Vertriebs-und Marketingberatung
Verkaufsgespräche

Warum sagt der eigentlich Du zu mir?

oder über das Scheitern telefonisch geführter Verkaufsgespräche.

Was ist passiert? Also letzte
Woche erhielt ich einen Anruf der offensichtlich den Verkauf einer Dienstleistung zum Ziel hatte. Als altgedienter Verkaufstrainer wimmele ich Anrufe dieser Art für gewöhnlich nicht  ab – im Gegenteil verdient bei mir jeder, der in die Hölle der Kaltakquise hinabsteigt, den größten Respekt.
Gerade in der heutigen Zeit in der es heißt, die Menschen würden nicht mehr so gernemiteinander sprechen.
Viel lieber würden die sich über achtlos ins Smartphone reingetippselte und orthografisch immer grenzwertigeren Buchstabensalat austauschen?!
Aber das nur am Rande. Mein Anrufer jedenfalls ließ sich aufgrund seiner jugendlich unbeschwerten Stimme zweifelsfrei als Mitglied der Generation Z identifizieren. Somit lag es nahe, der  inneren Stimme zu folgen die da riet: „Hör genau hin – jetzt hast du die einmalige Chance, zeitgemäße Verkaufsrhetorik kennenzulernen.
Allerdings konnte ich mich nicht richtig auf das Zuhören konzentrieren, denn die junge Stimme sagte ständig Peter zu mir, was mich irgendwie irritierte. Nein, nicht was Sie jetzt möglicherweise denken. Peter ist tatsächlich mein Vorname und von daher ist auch alles gut. Der Grund meiner Irritation war schlichtweg dieses DU, für mich als Boomer im Verkauf und bei Menschen, die ich überhaupt nicht kenne, eher ungewohnt. Mein Beziehungsohr (vgl.Schulz von Thun) war total gestört und fragte ständig:
„Warum sagt der eigentlich DU zu dir“?
Eine durchaus berechtigte Frage, denn der Anrufer war mir tatsächlich unbekannt und Brüderschaft trinken war aus gegebenem Anlass nicht möglich.
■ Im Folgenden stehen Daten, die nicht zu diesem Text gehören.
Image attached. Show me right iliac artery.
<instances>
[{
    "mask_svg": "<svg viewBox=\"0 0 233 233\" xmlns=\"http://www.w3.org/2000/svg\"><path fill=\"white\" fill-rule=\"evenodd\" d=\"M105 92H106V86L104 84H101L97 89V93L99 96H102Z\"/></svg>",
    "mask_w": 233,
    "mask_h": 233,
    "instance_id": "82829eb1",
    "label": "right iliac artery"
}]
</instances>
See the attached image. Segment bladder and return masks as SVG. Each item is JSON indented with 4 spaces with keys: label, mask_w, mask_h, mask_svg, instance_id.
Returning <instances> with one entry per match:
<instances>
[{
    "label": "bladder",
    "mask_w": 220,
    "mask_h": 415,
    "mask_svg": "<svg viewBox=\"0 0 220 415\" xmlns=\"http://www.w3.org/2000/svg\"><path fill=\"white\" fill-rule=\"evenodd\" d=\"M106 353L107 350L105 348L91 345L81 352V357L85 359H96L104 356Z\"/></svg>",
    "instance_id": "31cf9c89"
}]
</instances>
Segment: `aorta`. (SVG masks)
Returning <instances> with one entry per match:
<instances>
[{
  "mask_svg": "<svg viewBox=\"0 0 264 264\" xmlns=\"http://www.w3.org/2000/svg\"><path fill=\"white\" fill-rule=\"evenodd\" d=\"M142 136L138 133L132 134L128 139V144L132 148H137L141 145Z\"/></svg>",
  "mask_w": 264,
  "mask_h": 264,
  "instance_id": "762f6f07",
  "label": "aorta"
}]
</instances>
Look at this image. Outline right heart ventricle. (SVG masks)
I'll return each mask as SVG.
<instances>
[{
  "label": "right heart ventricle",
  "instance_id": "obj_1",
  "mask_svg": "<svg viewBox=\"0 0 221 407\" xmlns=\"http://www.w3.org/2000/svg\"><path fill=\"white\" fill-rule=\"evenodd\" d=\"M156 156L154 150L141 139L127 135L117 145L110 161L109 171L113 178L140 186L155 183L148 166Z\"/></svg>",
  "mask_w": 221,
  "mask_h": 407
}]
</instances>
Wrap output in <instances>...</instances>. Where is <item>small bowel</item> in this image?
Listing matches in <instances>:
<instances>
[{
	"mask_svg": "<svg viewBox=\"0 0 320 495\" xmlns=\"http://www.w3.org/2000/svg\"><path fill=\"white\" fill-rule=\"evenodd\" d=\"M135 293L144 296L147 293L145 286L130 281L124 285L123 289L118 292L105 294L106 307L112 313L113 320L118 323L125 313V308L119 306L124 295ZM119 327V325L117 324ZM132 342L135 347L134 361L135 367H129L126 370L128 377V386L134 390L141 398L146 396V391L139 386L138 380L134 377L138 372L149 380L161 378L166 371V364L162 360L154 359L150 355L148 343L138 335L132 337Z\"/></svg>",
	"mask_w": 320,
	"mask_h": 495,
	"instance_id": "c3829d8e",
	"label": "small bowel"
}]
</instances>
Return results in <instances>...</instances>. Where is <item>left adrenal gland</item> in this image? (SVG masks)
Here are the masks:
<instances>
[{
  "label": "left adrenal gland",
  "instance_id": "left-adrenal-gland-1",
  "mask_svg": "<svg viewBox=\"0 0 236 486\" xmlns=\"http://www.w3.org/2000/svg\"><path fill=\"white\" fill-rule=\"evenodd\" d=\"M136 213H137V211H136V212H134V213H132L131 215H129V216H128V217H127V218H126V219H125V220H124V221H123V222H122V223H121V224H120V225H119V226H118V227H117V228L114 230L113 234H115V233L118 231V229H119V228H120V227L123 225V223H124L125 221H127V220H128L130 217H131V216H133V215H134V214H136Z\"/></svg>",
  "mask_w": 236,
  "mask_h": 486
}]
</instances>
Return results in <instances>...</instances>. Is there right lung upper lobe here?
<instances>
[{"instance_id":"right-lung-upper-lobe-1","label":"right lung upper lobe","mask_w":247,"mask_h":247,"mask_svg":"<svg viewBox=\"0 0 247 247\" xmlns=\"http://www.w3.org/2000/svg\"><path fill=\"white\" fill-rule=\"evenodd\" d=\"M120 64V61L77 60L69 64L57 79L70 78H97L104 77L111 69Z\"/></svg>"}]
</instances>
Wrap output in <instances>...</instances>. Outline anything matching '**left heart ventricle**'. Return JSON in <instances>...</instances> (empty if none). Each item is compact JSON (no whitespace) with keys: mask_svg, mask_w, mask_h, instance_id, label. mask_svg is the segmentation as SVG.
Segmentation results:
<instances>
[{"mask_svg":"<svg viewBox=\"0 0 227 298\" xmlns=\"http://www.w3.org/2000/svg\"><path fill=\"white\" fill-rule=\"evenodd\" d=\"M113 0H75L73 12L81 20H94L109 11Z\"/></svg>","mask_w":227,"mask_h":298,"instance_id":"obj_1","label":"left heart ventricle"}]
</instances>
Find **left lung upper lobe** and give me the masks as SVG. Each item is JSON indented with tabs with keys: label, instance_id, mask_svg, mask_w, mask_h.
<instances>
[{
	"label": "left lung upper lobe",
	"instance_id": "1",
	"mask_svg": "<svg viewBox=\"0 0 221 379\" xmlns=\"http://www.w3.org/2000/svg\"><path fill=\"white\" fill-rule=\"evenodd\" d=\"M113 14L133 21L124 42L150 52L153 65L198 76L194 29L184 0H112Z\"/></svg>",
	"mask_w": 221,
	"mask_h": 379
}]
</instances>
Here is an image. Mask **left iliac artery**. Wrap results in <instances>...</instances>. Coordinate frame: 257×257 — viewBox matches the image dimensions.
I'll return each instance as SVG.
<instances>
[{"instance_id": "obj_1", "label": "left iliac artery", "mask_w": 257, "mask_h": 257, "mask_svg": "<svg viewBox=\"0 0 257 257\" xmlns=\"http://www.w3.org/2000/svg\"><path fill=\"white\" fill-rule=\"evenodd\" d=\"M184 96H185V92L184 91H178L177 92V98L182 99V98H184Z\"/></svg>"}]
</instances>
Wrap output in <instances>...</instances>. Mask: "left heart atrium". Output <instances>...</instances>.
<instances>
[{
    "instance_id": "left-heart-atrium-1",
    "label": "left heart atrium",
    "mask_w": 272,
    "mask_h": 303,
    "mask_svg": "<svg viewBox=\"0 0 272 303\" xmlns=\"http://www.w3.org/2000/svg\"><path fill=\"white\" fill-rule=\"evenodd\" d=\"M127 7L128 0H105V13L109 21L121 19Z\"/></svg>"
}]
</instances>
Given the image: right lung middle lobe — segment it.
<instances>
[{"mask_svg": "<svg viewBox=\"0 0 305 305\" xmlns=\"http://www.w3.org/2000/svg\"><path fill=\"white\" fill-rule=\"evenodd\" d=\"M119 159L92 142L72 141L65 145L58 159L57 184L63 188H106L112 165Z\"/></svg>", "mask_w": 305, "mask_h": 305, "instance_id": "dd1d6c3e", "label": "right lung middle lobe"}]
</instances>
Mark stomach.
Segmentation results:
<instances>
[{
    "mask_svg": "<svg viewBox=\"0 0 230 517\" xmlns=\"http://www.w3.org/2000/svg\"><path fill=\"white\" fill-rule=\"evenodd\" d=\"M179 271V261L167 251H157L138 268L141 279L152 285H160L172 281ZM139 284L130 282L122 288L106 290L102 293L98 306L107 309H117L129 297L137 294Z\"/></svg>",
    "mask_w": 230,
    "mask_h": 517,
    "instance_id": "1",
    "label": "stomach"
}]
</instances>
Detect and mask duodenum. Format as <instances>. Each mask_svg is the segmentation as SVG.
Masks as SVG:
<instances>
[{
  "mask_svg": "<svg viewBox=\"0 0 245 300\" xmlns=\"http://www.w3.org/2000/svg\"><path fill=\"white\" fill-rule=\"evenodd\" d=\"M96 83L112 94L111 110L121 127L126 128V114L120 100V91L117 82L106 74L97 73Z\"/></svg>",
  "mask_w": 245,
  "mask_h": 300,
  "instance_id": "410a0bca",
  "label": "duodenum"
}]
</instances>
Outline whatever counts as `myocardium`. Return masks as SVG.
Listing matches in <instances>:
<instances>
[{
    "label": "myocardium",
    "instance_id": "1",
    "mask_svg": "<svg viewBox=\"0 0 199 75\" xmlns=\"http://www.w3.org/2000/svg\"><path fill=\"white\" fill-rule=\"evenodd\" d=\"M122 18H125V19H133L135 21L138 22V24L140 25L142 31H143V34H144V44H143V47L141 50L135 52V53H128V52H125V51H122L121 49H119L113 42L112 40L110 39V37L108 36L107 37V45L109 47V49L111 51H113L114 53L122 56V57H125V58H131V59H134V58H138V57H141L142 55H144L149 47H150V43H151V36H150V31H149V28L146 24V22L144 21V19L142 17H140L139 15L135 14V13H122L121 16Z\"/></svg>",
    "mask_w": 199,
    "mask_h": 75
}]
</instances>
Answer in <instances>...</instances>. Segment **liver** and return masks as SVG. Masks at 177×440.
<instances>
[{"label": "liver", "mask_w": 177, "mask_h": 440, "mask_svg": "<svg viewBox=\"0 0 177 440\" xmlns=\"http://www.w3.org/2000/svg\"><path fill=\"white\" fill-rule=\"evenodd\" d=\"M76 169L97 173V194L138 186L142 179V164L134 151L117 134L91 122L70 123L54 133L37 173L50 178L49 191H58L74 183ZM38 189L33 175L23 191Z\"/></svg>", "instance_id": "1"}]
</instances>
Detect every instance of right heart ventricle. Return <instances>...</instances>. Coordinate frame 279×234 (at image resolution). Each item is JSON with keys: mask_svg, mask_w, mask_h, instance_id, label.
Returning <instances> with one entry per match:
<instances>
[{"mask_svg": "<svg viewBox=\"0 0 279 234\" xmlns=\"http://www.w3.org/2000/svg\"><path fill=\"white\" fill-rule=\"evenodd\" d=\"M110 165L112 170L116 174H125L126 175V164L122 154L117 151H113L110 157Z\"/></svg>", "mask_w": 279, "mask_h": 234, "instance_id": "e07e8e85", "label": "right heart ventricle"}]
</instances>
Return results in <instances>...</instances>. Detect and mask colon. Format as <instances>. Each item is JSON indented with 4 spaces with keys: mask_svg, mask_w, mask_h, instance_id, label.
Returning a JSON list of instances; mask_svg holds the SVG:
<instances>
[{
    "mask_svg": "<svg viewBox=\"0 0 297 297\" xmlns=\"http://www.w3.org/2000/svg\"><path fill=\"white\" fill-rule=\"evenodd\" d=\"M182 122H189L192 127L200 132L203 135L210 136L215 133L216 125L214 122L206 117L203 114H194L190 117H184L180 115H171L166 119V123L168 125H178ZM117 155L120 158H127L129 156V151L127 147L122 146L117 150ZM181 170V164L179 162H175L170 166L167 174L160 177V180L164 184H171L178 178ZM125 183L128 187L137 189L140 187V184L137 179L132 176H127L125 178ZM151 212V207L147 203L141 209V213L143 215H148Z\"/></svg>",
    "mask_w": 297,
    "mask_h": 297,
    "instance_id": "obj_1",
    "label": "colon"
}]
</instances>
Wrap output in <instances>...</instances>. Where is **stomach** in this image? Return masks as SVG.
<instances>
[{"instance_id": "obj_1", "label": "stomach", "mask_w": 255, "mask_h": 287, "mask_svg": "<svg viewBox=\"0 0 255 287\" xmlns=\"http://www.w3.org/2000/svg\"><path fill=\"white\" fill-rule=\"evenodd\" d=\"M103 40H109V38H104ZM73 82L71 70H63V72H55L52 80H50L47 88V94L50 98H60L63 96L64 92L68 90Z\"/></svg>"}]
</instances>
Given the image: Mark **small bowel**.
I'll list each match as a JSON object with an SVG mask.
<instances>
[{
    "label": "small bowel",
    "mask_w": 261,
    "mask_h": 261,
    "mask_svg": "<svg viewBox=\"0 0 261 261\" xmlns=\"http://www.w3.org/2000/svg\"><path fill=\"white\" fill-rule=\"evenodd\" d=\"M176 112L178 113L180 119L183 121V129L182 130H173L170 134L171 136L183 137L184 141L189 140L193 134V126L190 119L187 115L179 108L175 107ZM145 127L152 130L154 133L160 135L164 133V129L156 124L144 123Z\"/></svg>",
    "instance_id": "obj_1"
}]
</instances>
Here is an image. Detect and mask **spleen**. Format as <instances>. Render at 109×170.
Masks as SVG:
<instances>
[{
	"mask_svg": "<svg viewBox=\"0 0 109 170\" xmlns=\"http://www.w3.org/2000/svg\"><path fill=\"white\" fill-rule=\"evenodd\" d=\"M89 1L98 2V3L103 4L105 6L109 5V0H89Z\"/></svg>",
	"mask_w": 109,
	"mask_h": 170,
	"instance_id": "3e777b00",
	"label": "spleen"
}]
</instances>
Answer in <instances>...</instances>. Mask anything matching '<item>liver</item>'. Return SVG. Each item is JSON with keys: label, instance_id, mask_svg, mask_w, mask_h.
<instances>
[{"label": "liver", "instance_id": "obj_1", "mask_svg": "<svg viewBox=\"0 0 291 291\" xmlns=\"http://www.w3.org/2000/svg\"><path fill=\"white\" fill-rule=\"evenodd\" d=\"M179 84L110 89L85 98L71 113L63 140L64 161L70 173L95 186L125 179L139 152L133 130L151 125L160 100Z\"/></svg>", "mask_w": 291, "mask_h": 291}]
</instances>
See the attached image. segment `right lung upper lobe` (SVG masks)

Nun ist es ja so, dass die Mitglieder der jüngeren Generation zwischenzeitlich eine, mit ordentlich Anglizismen gespickte, Sprache in der Geschäftswelt eingeführt haben. Und es sieht so aus, dass sich jeder, der besonders fortschrittlich wirken will diese Sprache bedient. Da liegt es quasi auf der Hand, dass man die im Angelsächsischen übliche Anrede „you“ einfach eins zu eins in Deutschland, durch  das „du“ ersetzt. Das ist dann noch mal ein bisschen fortschrittlicher.
Bis hierhin logisch – nur ist es jetzt so, dass die meisten von uns öfters geschäftlich in Deutschland mit deutschen Geschäftspartnern zu tun haben, Verkaufsgespräche. Und hier ist nun mal die Amtssprache Deutsch. Und viele von uns sind auch nicht mehr so jung, dass sie sich noch an ihr  Englisch-Abi erinnern oder frohen Mutes aus dem angelsächsischen Kulturkreis importierte Umgangsformen im Kopf aushalten – deutsche Leute halt eben.
Verkaufsgespräche benötigte professionell Distanz. Diese wird hier bei uns in Deutschland durch die Anrede „Sie“ dargestellt. Obwohl das „Sie“ in der englischen Sprache nicht vorkommt, legen die Engländer  großen  Wert auf professionelle Distanz. Und das bekommen sie auch ganz gut hin,auch ohne „Sie“.
Sollte bei uns hingegen das „Sie“ aufgrund der Hinwendung zum federleicht jugendlichen denglisch Gebrabbel wegfallen, würde auch die für Verkaufsgespräche so hilfreiche Distanz wegfallen und wie in meinem Fall – letztlich auch der Boomer-Kunde.
Grund: der Wohlfühlfaktor bei diesem DU-lastigen Telefonats hielt sich in Grenzen, die Gesprächs-atmosphäre war für mich alles andere als angenehm.
Es trat also das ein, vor dem ich in meinen Seminaren immer warne: „Eine nichtvorhandene oder gestörte Beziehungsebene erschwert den Zugang zur Sachebeneoder macht diesen in den meisten Fällen sogar unmöglich.

So war es auch bei mir. Da mein Beziehungsohr und ich mit der Ursachenforschung für die Duzerei  beschäftigt waren,  konnte  ich den Ausführungen desKalt-Akquisiteurs auch nicht mehr folgen. Ich fühlte mich regelrecht vor den Kopf gestoßen und kann mich tatsächlich auch nicht mehr daran erinnern, was   eigentlich verkauft werden sollte.